The pathogenesis of vitamin B12 malabsorption in this syndrome remains unknown. In one study, the uptake of IF-B12 complex in vitro by homogenised ileal biopsy specimens from one patient was found to be normal and it was therefore postulated that the defect lay at a later stage after the attachment of the IF-B12 complex to the surface of the ileal cell (6). In another detailed study of two brothers with the syndrome, IF-B 2% uptake in the ileum in vivo was examined by sub cellular fractionation of ileal biopsy specimens (7). No uptake of vitamin B12 was detected in the ileal tissue (8).
The presence of megaloblastic anemia in children should be followed by investigation of proteinuria, due to the existence of this rare disorder that has a simple diagnosis and an effective treatment (3).

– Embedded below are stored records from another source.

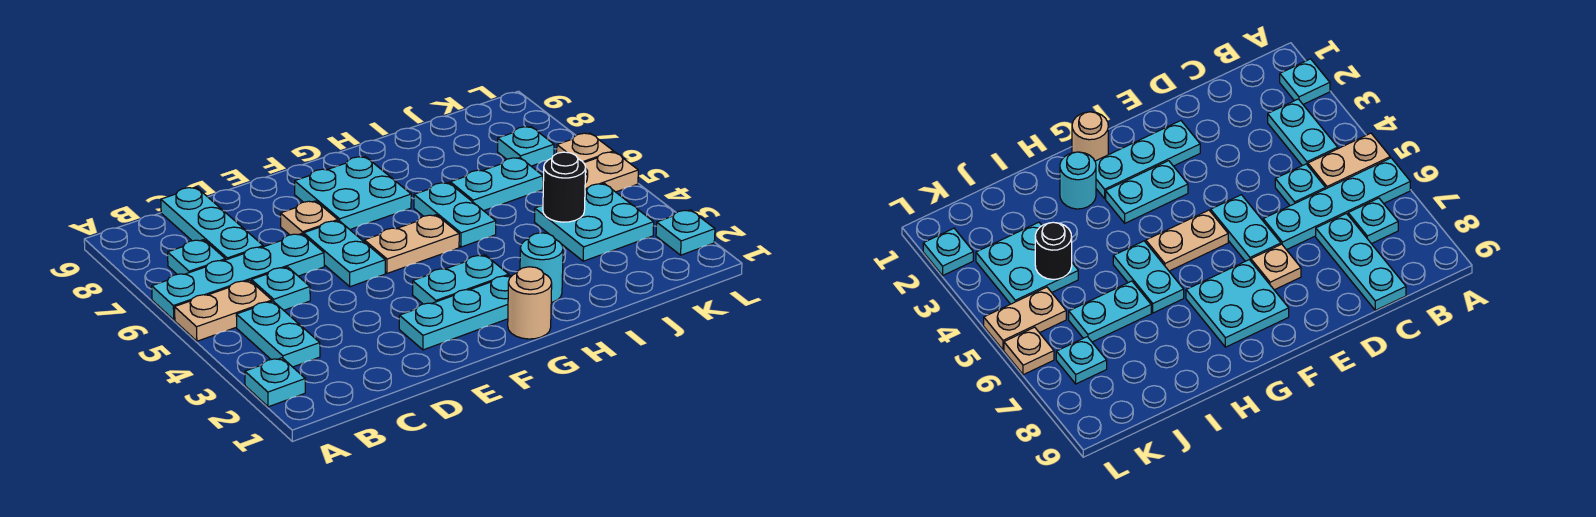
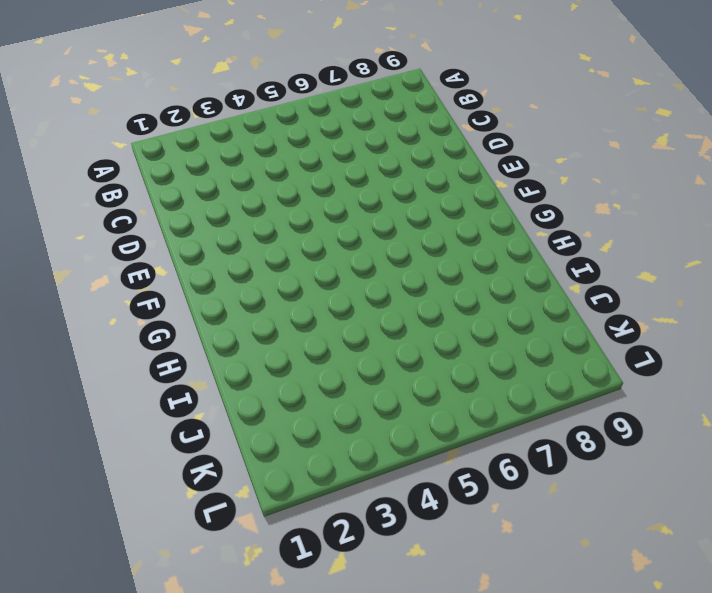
none -> cyan plate A2 level 1
none -> tan plate A5:B5 level 1
none -> cyan plate A6:D6 level 1

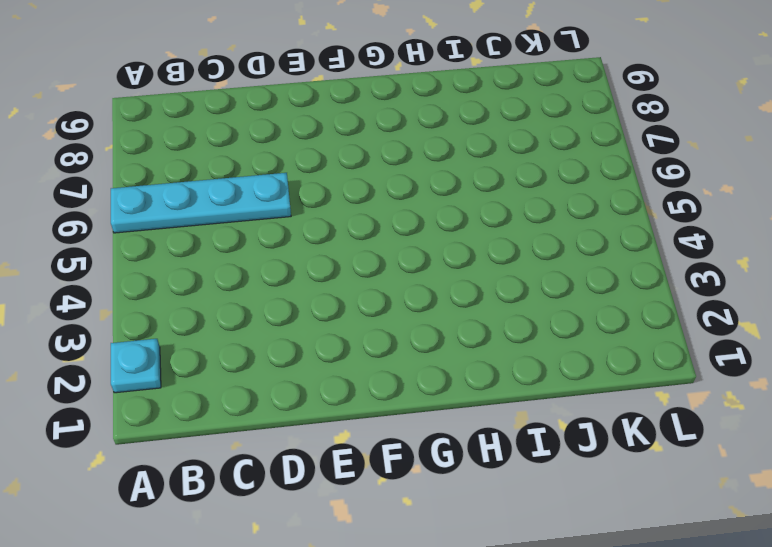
none -> tan plate A5:B5 level 1
none -> cyan plate B3:B4 level 1
none -> cyan plate B7 level 1

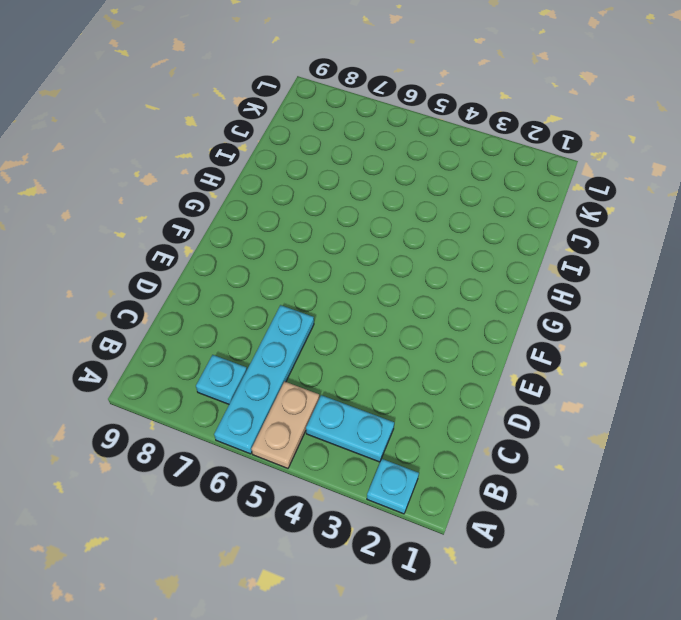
none -> cyan plate C5 level 1
none -> cyan plate C7:C9 level 1
none -> cyan plate E2:G2 level 1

Anaemia and proteinuria were determined in our patient from the clinical findings of pallor, weakness, weight loss, abdominal pain, glossitis and vomiting together with the laboratory results.The applied treatment resulted in the correction of the clinical and laboratory findings.
Vitamin B12 deficiency is a well-known cause of recurrent aphthous stomatitis, although the mechanism by which this deficiency causes the stomatitis is not well understood (9). Broides et al. demonstrated that serum vitamin B12 deficiency is associated with a neutrophil chemotactic defect and recurrent aphthous stomatitis in Imerslund-Grasbeck patients. They reported 3 infants with vitamin B12 deficiency due to Imerslund-Grasbeck, who presented with borderline or normal hemoglobin concentrations, recurrent aphthous stomatitis, and a neutrophil function defect. Vitamin B12 therapy led to an immediate resolution of aphthous stomatitis and full correction of neutrophil function (9).
The glossitis shown by our case was resolved with the vitamin B12 treatment.
In conclusion, Imerslund-Grasbeck syndrome should be considered when cases present with general symptoms together with especially retarded growth development, pallor, frequent infections, anaemia and proteinuria in the urine. This rare disorder has a simple diagnosis and can be treated effectively.